Museum of Make Believe Interview

Imagination Takes Over : Caitlin Hurd

Enjoy an insightful conversation with one of our talented team members.

Caitlin in front of one of her stunning paintings.

Caitlin in front of one of her stunning paintings.

What is the first piece of art that you remember making? What inspired you? I remember being in preschool and drawing people with a head and the long two legs coming directly from where the neck could be. Looking at my creation, I thought that it didn’t look quite right and I wanted to fix it. So, I asked myself what comes between my head and my legs? I looked down at my own body and saw my belly. It was my first "aha" moment I can remember. What I love about making art is the discovery.

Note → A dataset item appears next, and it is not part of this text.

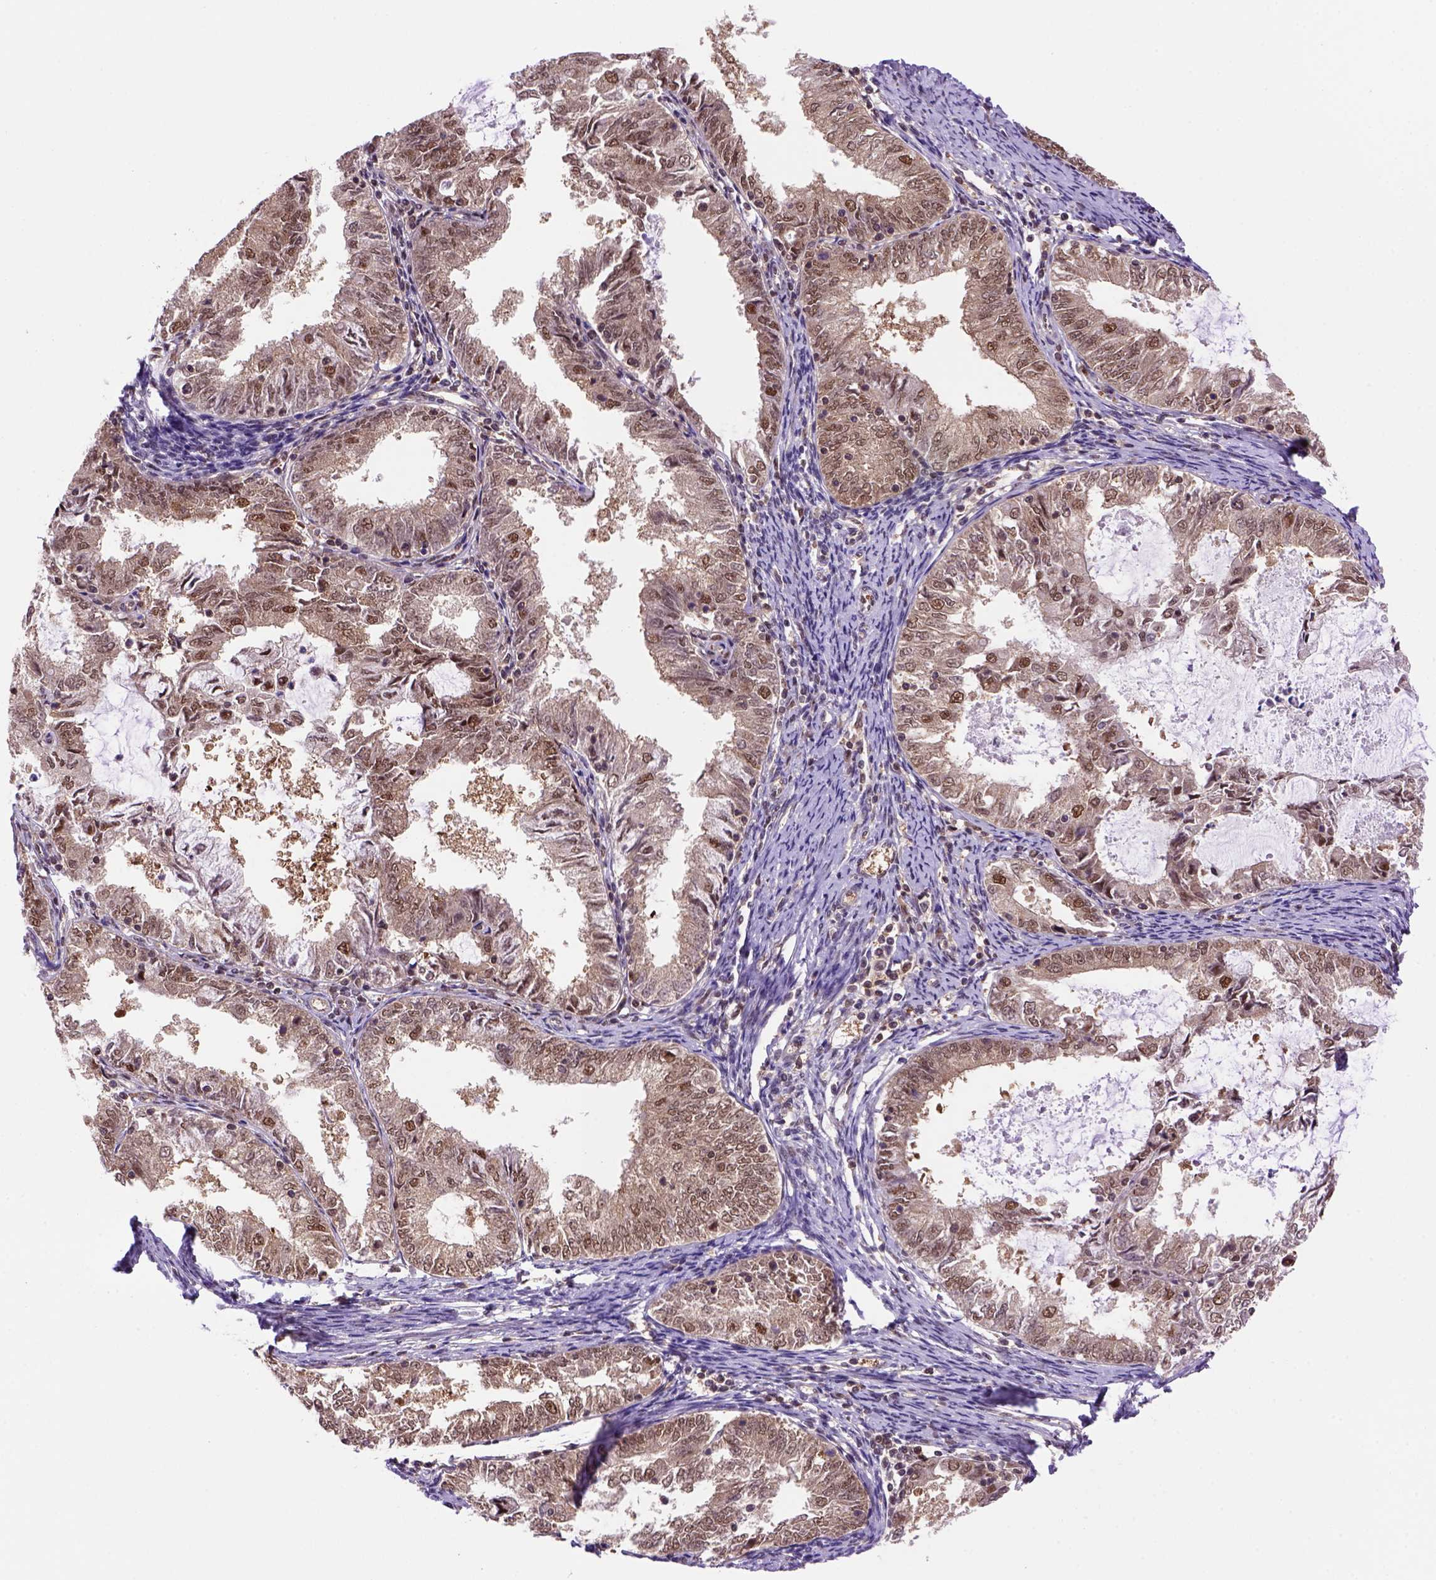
{"staining": {"intensity": "moderate", "quantity": ">75%", "location": "cytoplasmic/membranous,nuclear"}, "tissue": "endometrial cancer", "cell_type": "Tumor cells", "image_type": "cancer", "snomed": [{"axis": "morphology", "description": "Adenocarcinoma, NOS"}, {"axis": "topography", "description": "Endometrium"}], "caption": "Immunohistochemistry (IHC) (DAB (3,3'-diaminobenzidine)) staining of endometrial cancer (adenocarcinoma) displays moderate cytoplasmic/membranous and nuclear protein positivity in approximately >75% of tumor cells.", "gene": "PSMC2", "patient": {"sex": "female", "age": 57}}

“Somewhere Else” 30x40 on canvas.  This piece captures Caitlin’s fascination with the way a mind can wander.

“Somewhere Else” 30x40 on canvas. This piece captures Caitlin’s fascination with the way a mind can wander.

What themes most call to you in your creativity? I have recently discovered that my overall arching theme is about the loss of control. But usually when I start a painting or a drawing I ask myself “what am I afraid of” and I paint that. My work is about moments when time is suspended and the mind travels to other places. In the painting series “Somewhere Else,” in one of the paintings we see two identical men dressed in white shirts and gray-brown dress pants. They appear to be daydreaming while lying on a stretch of bright green grass and looking up at a blue sky. When we daydream, we are transported. We have an experience, which is often beyond words. We live whole other lives (as represented by the doubled figure). And yet, just as we sometimes seek to escape our present time and space, we inevitably return to it and, for all its complexity, the world continues to offer us hope for growth and renewal.

My paintings are not only about the transformation of a physical space, but are also about the transformation of people. Further, my images investigate the idea that transformation and change are inherently bound together with rest and waiting. While some aspects of people and places transform, other aspects lay at rest. While we improve one piece of our city and ourselves, other pieces must remain still. Change involves a balance of activity and passivity.

Minds wander and imagination takes over. The active imagination is at full speed only when the physical body is still. In this way, the figure represents the waiting we must endure while reconstruction takes place, but also the anticipation and wonder of what the future holds. Encouraging the viewers to mentally put in place the missing or disjointed pieces and imagine for themselves what the future will be.

As you can see from this recent painting, “Rainbow Hole Near,”  Caitlin often finds inspiration in the beauty of nature.

As you can see from this recent painting, “Rainbow Hole Near,” Caitlin often finds inspiration in the beauty of nature.

Is there a project that you have been wanting to embark on or something you have wanted to create, but haven't acquired the resources yet? If so, can you tell us more about it. In 2017, I founded a residency program, called Artists Off Grid, where I take artists off the grid and into the wild, allowing residents and myself to experience nature as we think, explore and create artwork without electricity or running water. This project creates community and a new awareness of essentials. The land I was using for this project, that was generously lent to me, was sold recently. I am looking for a place to host my Artist Off Grid program and I want to find artists who creatively and sustainably use the materials from the land to create their work.

“Bear I Am Afraid Of" 58x58 on canvas.

“Bear I Am Afraid Of" 58x58 on canvas.

“Family Portrait” 60x80 on canvas.  Caitlin uses oil paints to create her rich canvases.

“Family Portrait” 60x80 on canvas. Caitlin uses oil paints to create her rich canvases.

What brings you the most joy in life? Making a really good painting and hanging with my kid.

Do you recall a time when you tried something completely new in your art? Was it scary, but exhilarating...can you tell us more? I can remember a time after graduate school and not knowing what to paint for a really long time, but still going to my studio every day and just painting from life, self-portraits and still lifes. I knew what I was painting was not special, but if I kept showing up it would come. At the time I did not think this was scary, but thinking back on it I am impressed with myself for persisting in what I wanted to happen and not knowing exactly how to get there. Mysterious works conveying the dark beauty that we all notice from time to time. Focusing on the line dividing what is experienced and what cannot be expressed in words.

“Sister Cat” 84x60 on canvas.

“Sister Cat” 84x60 on canvas.

What is your daily motto? One moment at a time.

What are you most excited about for the future (and the present)? I'm excited about the opening of the Museum of Make Believe.

Do you have a favorite ghost story or fairy tale? Ghost stories were always too scary for me as a kid, but I always like the fairy tale of “The Emperor’s New Clothes.” I often feel like I am living in that tale.